From e1367680451ba3babaa087a0cc04ec9f6d17dc85 Mon Sep 17 00:00:00 2001
From: jhj0517 <97279763+jhj0517@users.noreply.github.com>
Date: Mon, 28 Oct 2024 19:07:14 +0900
Subject: [PATCH 16/41] Remove meaningless info

---
 modules/whisper/data_classes.py | 1 -
 1 file changed, 1 deletion(-)

diff --git a/modules/whisper/data_classes.py b/modules/whisper/data_classes.py
index 67c37939..8572e805 100644
--- a/modules/whisper/data_classes.py
+++ b/modules/whisper/data_classes.py
@@ -113,7 +113,6 @@ def to_gradio_inputs(cls,
             gr.Checkbox(
                 label=_("Enable Diarization"),
                 value=defaults.get("is_diarize", cls.__fields__["is_diarize"].default),
-                info=_("Enable speaker diarization")
             ),
             gr.Textbox(
                 label=_("HuggingFace Token"),

From 9ea886232c87be7bd90f158191d10304814e79df Mon Sep 17 00:00:00 2001
From: jhj0517 <97279763+jhj0517@users.noreply.github.com>
Date: Mon, 28 Oct 2024 19:10:21 +0900
Subject: [PATCH 17/41] Remove meaningless info

---
 modules/whisper/data_classes.py | 5 -----
 1 file changed, 5 deletions(-)

diff --git a/modules/whisper/data_classes.py b/modules/whisper/data_classes.py
index 8572e805..52431b5a 100644
--- a/modules/whisper/data_classes.py
+++ b/modules/whisper/data_classes.py
@@ -123,7 +123,6 @@ def to_gradio_inputs(cls,
                 label=_("Device"),
                 choices=["cpu", "cuda"] if available_devices is None else available_devices,
                 value=defaults.get("device", cls.__fields__["device"].default),
-                info=_("Device to run diarization model")
             )
         ]
 
@@ -166,14 +165,12 @@ def to_gradio_input(cls,
                 label=_("Device"),
                 choices=["cpu", "cuda"] if available_devices is None else available_devices,
                 value=defaults.get("device", cls.__fields__["device"].default),
-                info=_("Device to run UVR model")
             ),
             gr.Dropdown(
                 label=_("Model"),
                 choices=["UVR-MDX-NET-Inst_HQ_4",
                          "UVR-MDX-NET-Inst_3"] if available_models is None else available_models,
                 value=defaults.get("model_size", cls.__fields__["model_size"].default),
-                info=_("UVR model size")
             ),
             gr.Number(
                 label="Segment Size",
@@ -184,12 +181,10 @@ def to_gradio_input(cls,
             gr.Checkbox(
                 label=_("Save separated files to output"),
                 value=defaults.get("save_file", cls.__fields__["save_file"].default),
-                info=_("Whether to save separated audio files")

## Tasks
**1.** Answer the following questions using the patch text.
(a) What subject line does PATCH 16/41 carry?
(b) How many deletions does PATCH 17/41 report?
(c) What label does the checkbox in PATCH 16/41 display?
**2.** Transcribe the portion of the patch text between the words "From 9ea886232c87be7bd90f158191d10304814e79df Mon" and "changed, 5 deletions(-)", inclusive.
**3.** State whether each statement below agrees with the patch text, answering yes or no and quoting the words of the text that decide it.
(a) PATCH 16/41 changes a single file.
(b) The device choices offered are "cpu" and "mps".
(c) In PATCH 17/41, the info line removed from the model dropdown reads "UVR model size".

## Given information
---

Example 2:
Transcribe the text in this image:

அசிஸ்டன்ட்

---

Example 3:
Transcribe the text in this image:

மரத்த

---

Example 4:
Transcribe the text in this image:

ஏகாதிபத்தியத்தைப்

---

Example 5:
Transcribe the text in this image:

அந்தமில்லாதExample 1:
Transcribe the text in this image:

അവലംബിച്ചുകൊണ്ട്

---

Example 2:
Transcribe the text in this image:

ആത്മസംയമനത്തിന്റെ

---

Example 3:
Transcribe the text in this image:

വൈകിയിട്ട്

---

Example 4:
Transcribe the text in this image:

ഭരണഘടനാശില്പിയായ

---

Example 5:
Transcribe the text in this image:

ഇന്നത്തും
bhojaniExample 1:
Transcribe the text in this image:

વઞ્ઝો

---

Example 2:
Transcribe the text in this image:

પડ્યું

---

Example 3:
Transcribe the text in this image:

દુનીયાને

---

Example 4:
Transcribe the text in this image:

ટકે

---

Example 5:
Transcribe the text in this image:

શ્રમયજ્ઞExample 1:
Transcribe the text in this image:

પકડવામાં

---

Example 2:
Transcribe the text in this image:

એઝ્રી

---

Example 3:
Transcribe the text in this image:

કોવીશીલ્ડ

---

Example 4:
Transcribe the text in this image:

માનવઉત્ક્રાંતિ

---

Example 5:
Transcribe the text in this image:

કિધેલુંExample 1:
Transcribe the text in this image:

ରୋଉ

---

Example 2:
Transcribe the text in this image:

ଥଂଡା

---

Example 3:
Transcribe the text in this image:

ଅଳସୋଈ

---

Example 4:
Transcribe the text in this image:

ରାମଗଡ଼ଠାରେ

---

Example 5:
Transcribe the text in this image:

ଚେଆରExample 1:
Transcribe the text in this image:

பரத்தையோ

==

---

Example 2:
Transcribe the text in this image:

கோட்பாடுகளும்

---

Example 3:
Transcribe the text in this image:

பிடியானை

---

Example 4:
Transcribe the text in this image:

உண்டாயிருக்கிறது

---

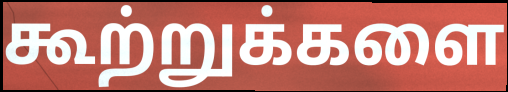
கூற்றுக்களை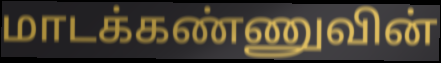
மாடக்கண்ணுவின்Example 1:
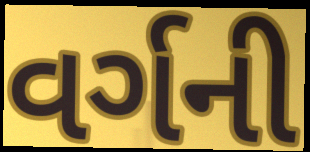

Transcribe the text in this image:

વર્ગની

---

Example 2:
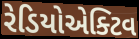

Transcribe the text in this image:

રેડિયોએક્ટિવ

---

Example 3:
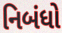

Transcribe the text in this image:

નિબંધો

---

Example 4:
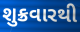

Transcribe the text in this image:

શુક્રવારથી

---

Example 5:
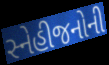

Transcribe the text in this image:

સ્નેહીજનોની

## Solution list
**1.**
(a) Remove meaningless info
(b) 5 deletions
(c) Enable Diarization

**2.**
From 9ea886232c87be7bd90f158191d10304814e79df Mon Sep 17 00:00:00 2001
From: jhj0517 <97279763+jhj0517@users.noreply.github.com>
Date: Mon, 28 Oct 2024 19:10:21 +0900
Subject: [PATCH 17/41] Remove meaningless info

---
 modules/whisper/data_classes.py | 5 -----
 1 file changed, 5 deletions(-)

**3.**
(a) Yes: "1 file changed, 1 deletion(-)"
(b) No: "choices=["cpu", "cuda"]"
(c) Yes: "info=_("UVR model size")"